#### Supplied data
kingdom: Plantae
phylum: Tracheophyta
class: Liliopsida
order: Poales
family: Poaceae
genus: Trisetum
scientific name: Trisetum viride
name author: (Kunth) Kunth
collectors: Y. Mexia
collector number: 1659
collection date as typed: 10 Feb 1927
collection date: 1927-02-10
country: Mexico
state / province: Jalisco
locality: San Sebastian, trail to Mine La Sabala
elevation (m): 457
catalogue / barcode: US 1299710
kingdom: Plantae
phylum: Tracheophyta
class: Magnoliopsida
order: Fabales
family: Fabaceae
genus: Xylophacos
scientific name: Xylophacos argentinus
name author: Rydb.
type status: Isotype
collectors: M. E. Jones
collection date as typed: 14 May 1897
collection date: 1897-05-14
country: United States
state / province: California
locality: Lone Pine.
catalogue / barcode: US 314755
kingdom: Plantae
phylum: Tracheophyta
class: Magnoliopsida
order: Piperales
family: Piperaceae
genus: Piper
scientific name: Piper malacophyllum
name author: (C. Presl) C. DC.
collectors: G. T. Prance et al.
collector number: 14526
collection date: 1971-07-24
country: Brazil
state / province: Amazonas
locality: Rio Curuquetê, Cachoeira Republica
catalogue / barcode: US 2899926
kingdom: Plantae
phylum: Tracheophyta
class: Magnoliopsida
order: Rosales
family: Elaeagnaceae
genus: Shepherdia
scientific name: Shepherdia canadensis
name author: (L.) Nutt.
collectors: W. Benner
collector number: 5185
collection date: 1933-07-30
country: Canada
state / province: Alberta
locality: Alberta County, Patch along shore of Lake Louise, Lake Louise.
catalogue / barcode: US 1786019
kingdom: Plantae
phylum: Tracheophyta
########
▸ Written task
Quote the lines above from the line containing "catalogue / barcode: US 314755" through the line containing "genus: Shepherdia", including both of those lines.

▸ Exercise solution
catalogue / barcode: US 314755
kingdom: Plantae
phylum: Tracheophyta
class: Magnoliopsida
order: Piperales
family: Piperaceae
genus: Piper
scientific name: Piper malacophyllum
name author: (C. Presl) C. DC.
collectors: G. T. Prance et al.
collector number: 14526
collection date: 1971-07-24
country: Brazil
state / province: Amazonas
locality: Rio Curuquetê, Cachoeira Republica
catalogue / barcode: US 2899926
kingdom: Plantae
phylum: Tracheophyta
class: Magnoliopsida
order: Rosales
family: Elaeagnaceae
genus: Shepherdia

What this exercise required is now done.